Boost serverless app performance with Amazon RDS Proxy and Amazon Aurora
Once the RDS Proxy service was launched, I started together with Felipe Mejia to test the service and see how it could be used in serverless architectures. We started by testing several lambdas functions executing simultaneous write tasks on an Aurora MySQL database and how RDS Proxy would help us in these types of scenarios. After several tests and metrics, I want to share what I have learned.
RDS PROXY is a fully managed AWS service that serves as a proxy layer between the application layer and the database layer, which takes care of:
- Pools and shares database connections
- Increases app availability.
- Improves data security.
However, when we started working with serverless architectures and relational databases (Aurora MySQL), we encountered some interesting challenges:
- DB Performance and Connection Management: By having simultaneous connections, our database has to use its computing resources to manage these connections and support their escalation in the event of a traffic peak.
- Failover Time: When having critical applications in serverless architectures, availability will always be a priority, for this reason, we must seek an efficient cost relationship between services and availability.
- Security: How to handle connection string, username, and password for the database through multiple lambda functions?
Typical Serverless Architecture with RDS Proxy
Connection Management
- Multiplexing: the proxy can reuse every connection after a transaction in your session. this level of transaction-level reuse is called multiplexing.

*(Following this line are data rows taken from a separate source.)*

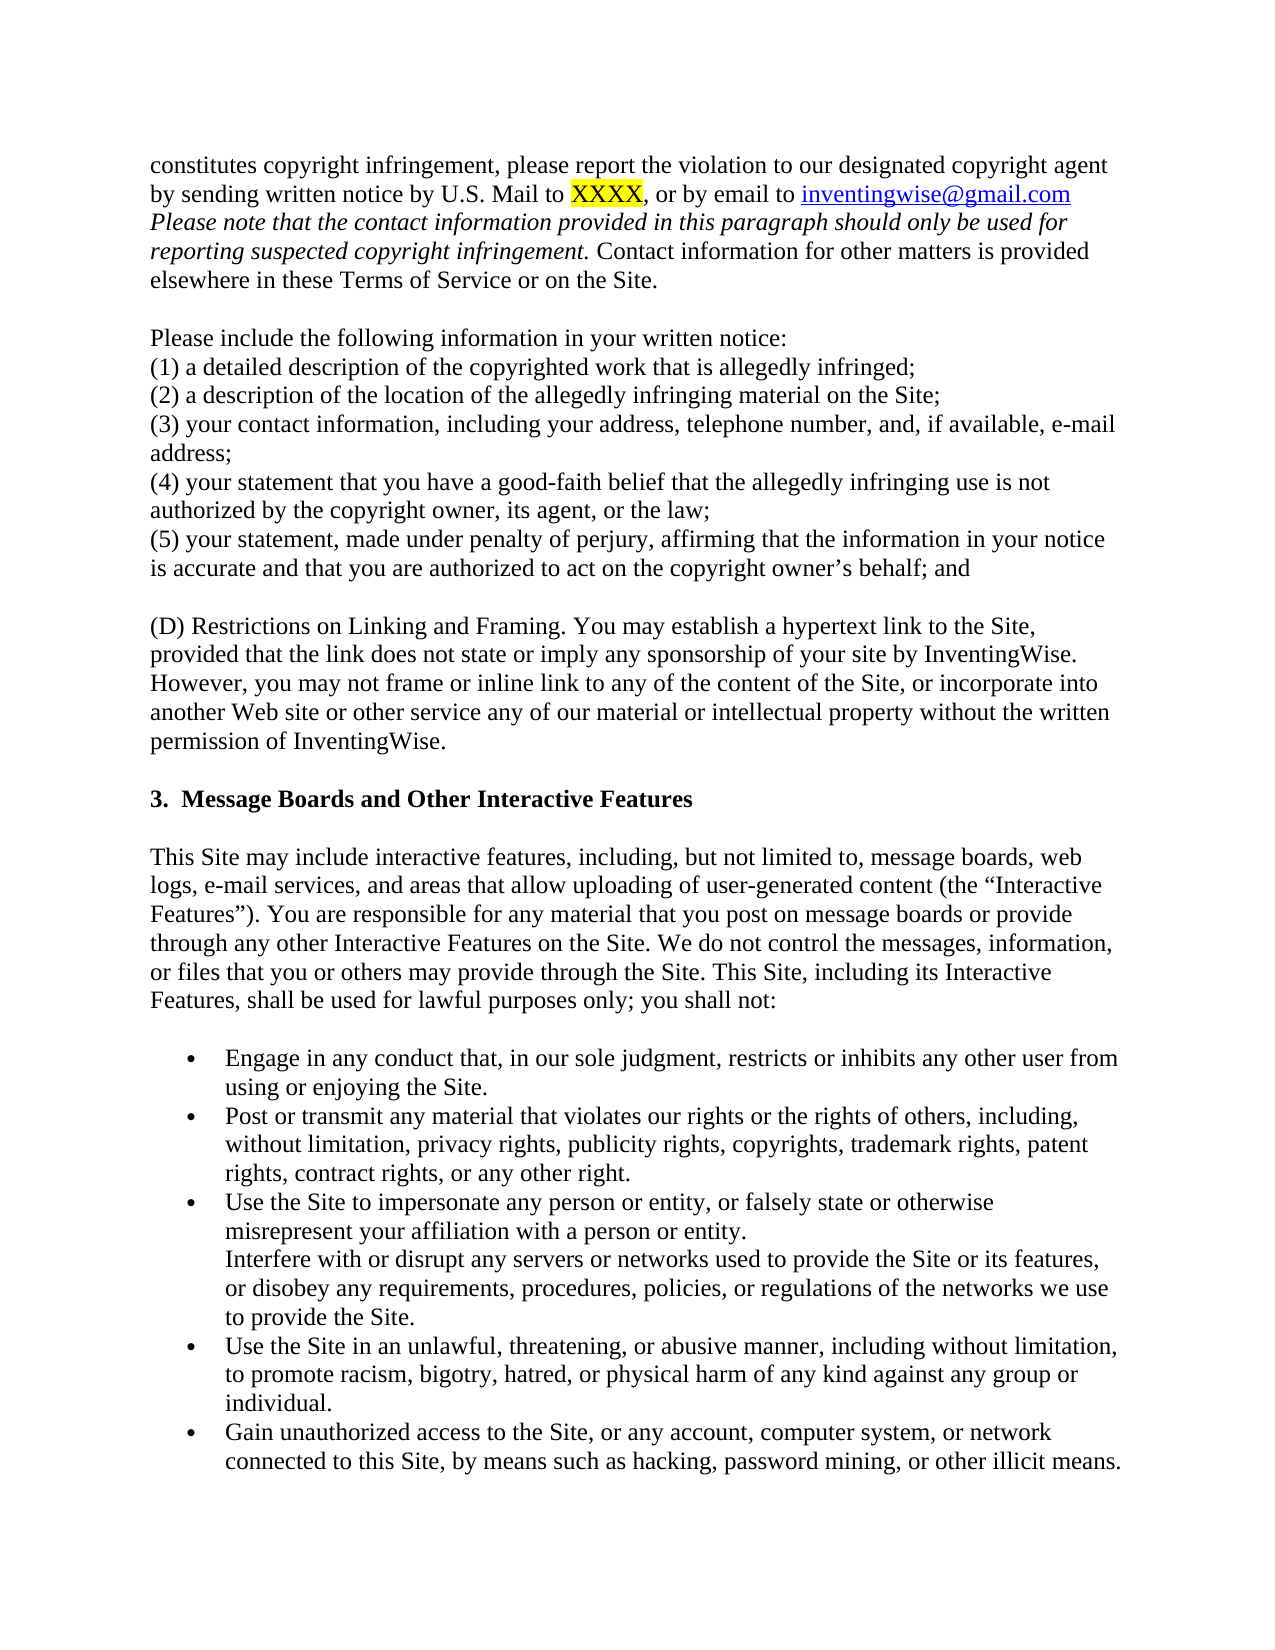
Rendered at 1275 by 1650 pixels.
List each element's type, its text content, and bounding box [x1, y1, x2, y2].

text This Site may include interactive features, including, but not limited to, message boards, web logs, e-mail services, and areas that allow uploading of user-generated content (the “Interactive Features”). You are responsible for any material that you post on message boards or provide through any other Interactive Features on the Site. We do not control the messages, information, or files that you or others may provide through the Site. This Site, including its Interactive Features, shall be used for lawful purposes only; you shall not: [150, 842, 1125, 1014]
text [150, 150, 1125, 294]
list Use the Site to impersonate any person or entity, or falsely state or otherwise misrepresent your affiliation with a person or entity. Interfere with or disrupt any servers or networks used to provide the Site or its features, or disobey any requirements, procedures, policies, or regulations of the networks we use to provide the Site. [187, 1187, 1125, 1331]
text 3. Message Boards and Other Interactive Features [150, 784, 1125, 812]
text (D) Restrictions on Linking and Framing. You may establish a hypertext link to the Site, provided that the link does not state or imply any sponsorship of your site by InventingWise. However, you may not frame or inline link to any of the content of the Site, or incorporate into another Web site or other service any of our material or intellectual property without the written permission of InventingWise. [150, 611, 1125, 754]
text Please include the following information in your written notice: (1) a detailed description of the copyrighted work that is allegedly infringed; (2) a description of the location of the allegedly infringing material on the Site; (3) your contact information, including your address, telephone number, and, if available, e-mail address; (4) your statement that you have a good-faith belief that the allegedly infringing use is not authorized by the copyright owner, its agent, or the law; (5) your statement, made under penalty of perjury, affirming that the information in your notice is accurate and that you are authorized to act on the copyright owner’s behalf; and [150, 323, 1125, 582]
list Post or transmit any material that violates our rights or the rights of others, including, without limitation, privacy rights, publicity rights, copyrights, trademark rights, patent rights, contract rights, or any other right. [187, 1101, 1125, 1187]
list Use the Site in an unlawful, threatening, or abusive manner, including without limitation, to promote racism, bigotry, hatred, or physical harm of any kind against any group or individual. [187, 1331, 1125, 1417]
list Engage in any conduct that, in our sole judgment, restricts or inhibits any other user from using or enjoying the Site. [187, 1043, 1125, 1101]
list Gain unauthorized access to the Site, or any account, computer system, or network connected to this Site, by means such as hacking, password mining, or other illicit means. [187, 1417, 1125, 1474]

- Borrowing: It happens when the RDS Proxy removes a connection from the Pool to reuse it. Once finished, he returns it to the pool.

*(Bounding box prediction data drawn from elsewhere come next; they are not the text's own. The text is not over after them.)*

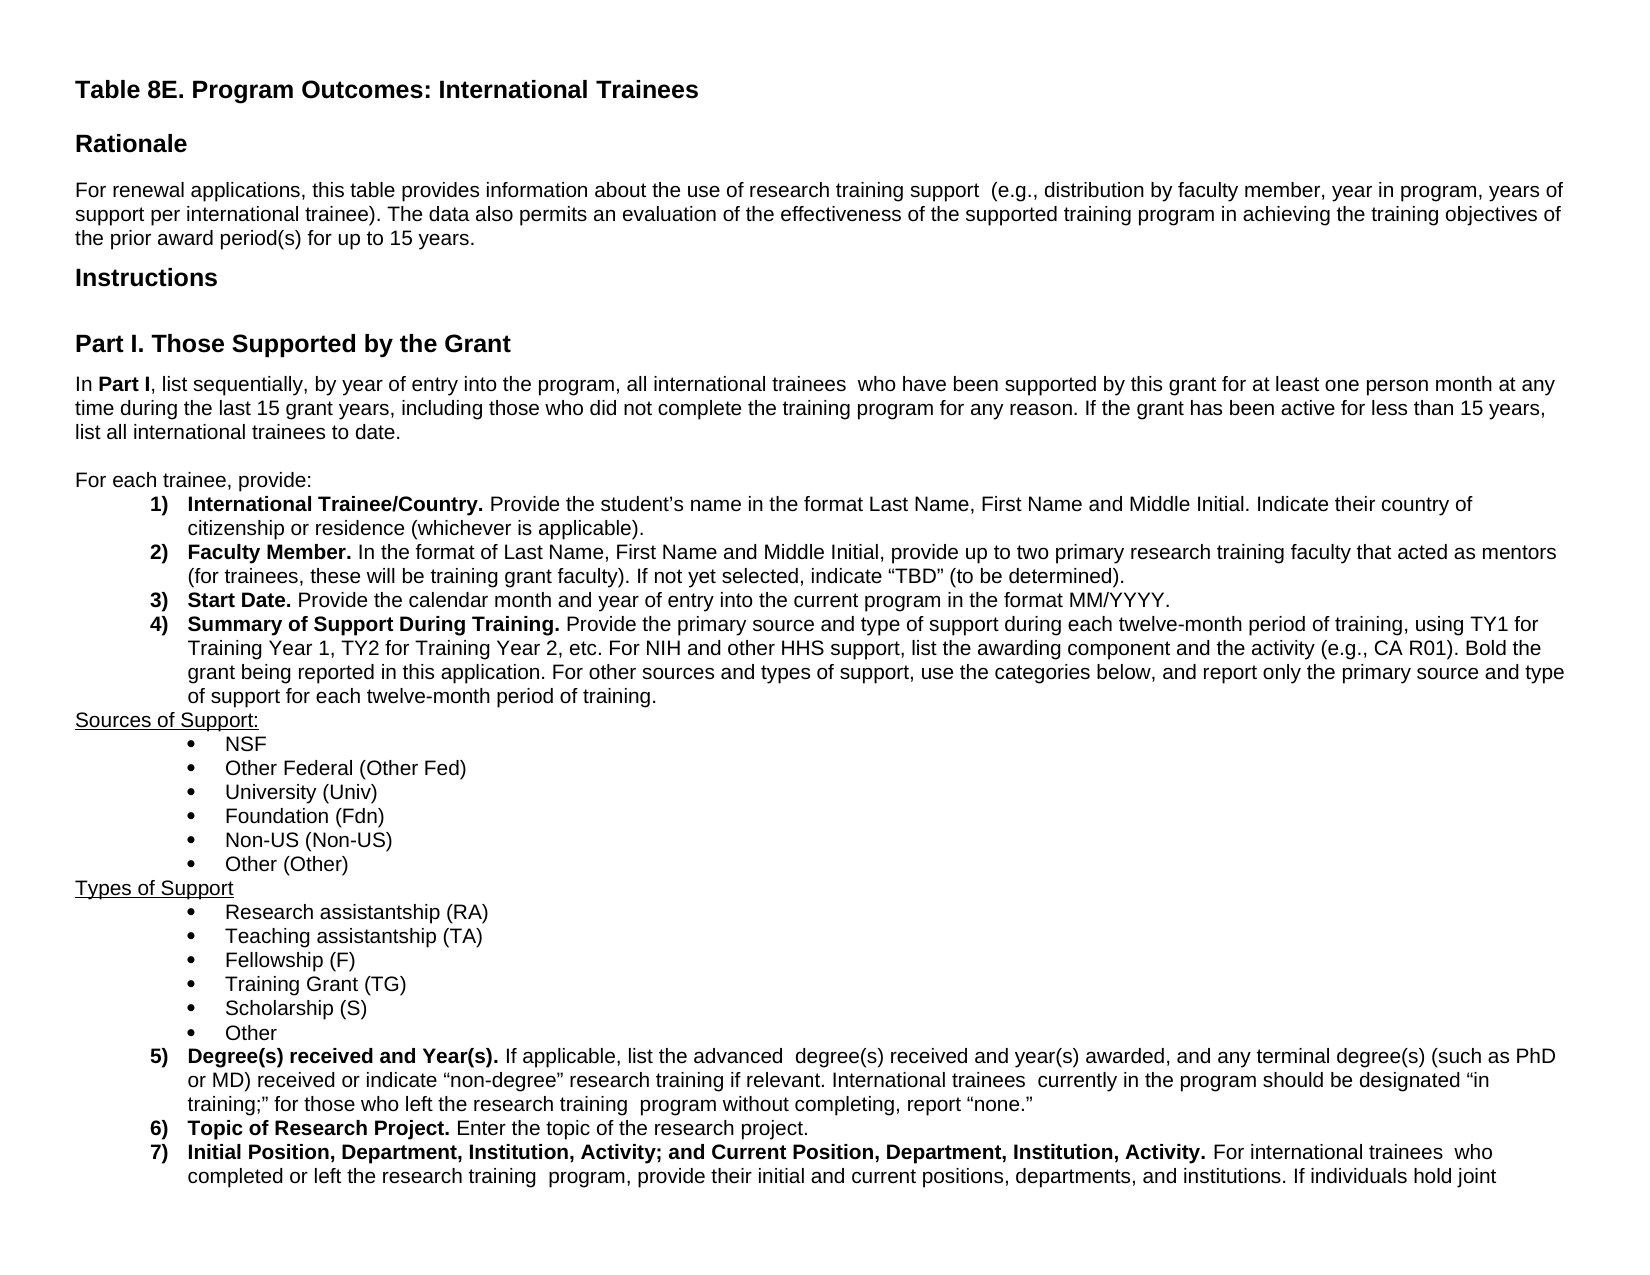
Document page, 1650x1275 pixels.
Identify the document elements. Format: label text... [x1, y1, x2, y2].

list Fellowship (F) [187, 948, 1575, 972]
list Teaching assistantship (TA) [187, 924, 1575, 948]
list Other Federal (Other Fed) [187, 756, 1575, 780]
list Scholarship (S) [187, 996, 1575, 1020]
text For each trainee, provide: [75, 468, 1575, 492]
list Summary of Support During Training. Provide the primary source and type of support during each twelve-month period of training, using TY1 for Training Year 1, TY2 for Training Year 2, etc. For NIH and other HHS support, list the awarding component and the activity (e.g., CA R01). Bold the grant being reported in this application. For other sources and types of support, use the categories below, and report only the primary source and type of support for each twelve-month period of training. [150, 612, 1575, 708]
list Other (Other) [187, 852, 1575, 876]
list Other [187, 1020, 1575, 1044]
list Research assistantship (RA) [187, 900, 1575, 924]
text For renewal applications, this table provides information about the use of research training support (e.g., distribution by faculty member, year in program, years of support per international trainee). The data also permits an evaluation of the effectiveness of the supported training program in achieving the training objectives of the prior award period(s) for up to 15 years. [75, 178, 1575, 250]
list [150, 1140, 1575, 1188]
list Degree(s) received and Year(s). If applicable, list the advanced degree(s) received and year(s) awarded, and any terminal degree(s) (such as PhD or MD) received or indicate “non-degree” research training if relevant. International trainees currently in the program should be designated “in training;” for those who left the research training program without completing, report “none.” [150, 1044, 1575, 1116]
list International Trainee/Country. Provide the student’s name in the format Last Name, First Name and Middle Initial. Indicate their country of citizenship or residence (whichever is applicable). [150, 492, 1575, 540]
text Types of Support [75, 876, 1575, 900]
list University (Univ) [187, 780, 1575, 804]
text In Part I, list sequentially, by year of entry into the program, all international trainees who have been supported by this grant for at least one person month at any time during the last 15 grant years, including those who did not complete the training program for any reason. If the grant has been active for less than 15 years, list all international trainees to date. [75, 372, 1575, 444]
list Topic of Research Project. Enter the topic of the research project. [150, 1116, 1575, 1140]
list Start Date. Provide the calendar month and year of entry into the current program in the format MM/YYYY. [150, 588, 1575, 612]
text Rationale [75, 129, 1575, 157]
list Training Grant (TG) [187, 972, 1575, 996]
text Sources of Support: [75, 708, 1575, 732]
subtitle Part I. Those Supported by the Grant [75, 329, 1575, 358]
list NSF [187, 732, 1575, 756]
subtitle Table 8E. Program Outcomes: International Trainees [75, 75, 1575, 104]
list Foundation (Fdn) [187, 804, 1575, 828]
text Instructions [75, 263, 1575, 291]
list Non-US (Non-US) [187, 828, 1575, 852]
list Faculty Member. In the format of Last Name, First Name and Middle Initial, provide up to two primary research training faculty that acted as mentors (for trainees, these will be training grant faculty). If not yet selected, indicate “TBD” (to be determined). [150, 540, 1575, 588]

- Pinning: In some cases, the RDS proxy is not sure if it can reuse a connection outside the session, in these cases the session is kept on the same connection until the session ends.
Failover Time
Failover can happen when you have a problem with the master instance, for an update, or a connectivity problem. During a failover, the RDS proxy continues to accept connections from the same source and automatically directs them to the new instance that will act as the master instance.
During these failovers the clients will not be susceptible to:
- Domain Name System (DNS) propagation delays on failover.
- Local DNS caching.
- Connection timeouts.
- Uncertainty about which DB instance is the current writer.
- Waiting for a query response from a former writer that became unavailable without closing connections.
Security
RDS Proxy supports TLS protocol version 1.0, 1.1, and 1.2. You can connect to the proxy using a higher version of TLS than you use in the underlying database.
For the lambda function to connect to the database, everything must be done through the Secrets Manager service, where there is a secret that is configured in the Proxy. At the lambda level, we point it to the RDS Proxy.
Tests Executed
Infrastructure Deployment: The entire infrastructure was deployed with CDK + TS, it was an interesting challenge to deploy the entire infrastructure like that, however, the documentation for TS is not as complete when compared to CDK + Python.
Database Configuration
Aurora Master Database Instance
Aurora Standby Database Instance
Lambda Function
It was developed in Python 3.7, it is really a script that through two cycles does recurring writing tasks in the database and in turn shows when it is writing each of the records in the database:
Now within the described scenario with all the lambda functions doing writing tasks on the database, Failover was executed in 2 scenarios, in each of them a total of 15 tests were run:
- Failover without RDS Proxy: In this scenario, we had database unavailability of 10–12 seconds while failover.
- Failover with RDS Proxy: in this scenario, there were only 30% of the tests with the unavailability of 1 second, in the remaining 70% there was no unavailability.
After the tests in our scenario, we evidenced a 90% improvement in failover over time.
Learned Lessons
- Whenever AWS releases a new service, I suggest waiting 3–6 months to use it in production environments. Since the documentation is usually not complete, AWS support does not know the service well and you can have a hard time trying to do complex things.
- If you are going to implement RDS Proxy, take into account the costs and how they can impact the project.
- For productive environments, I definitely recommend the use of a proxy to improve security, connections, and failover.
- During tests performed, the failover time was reduced by 90% and in several cases, there was no unavailability.